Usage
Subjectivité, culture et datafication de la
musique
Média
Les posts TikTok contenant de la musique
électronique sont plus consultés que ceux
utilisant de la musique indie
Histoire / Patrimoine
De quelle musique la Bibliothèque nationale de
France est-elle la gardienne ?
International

What is expected: Every line with the string "musique" in the material should be returned.

Answer to the problem:
musique
Les posts TikTok contenant de la musique
utilisant de la musique indie
De quelle musique la Bibliothèque nationale de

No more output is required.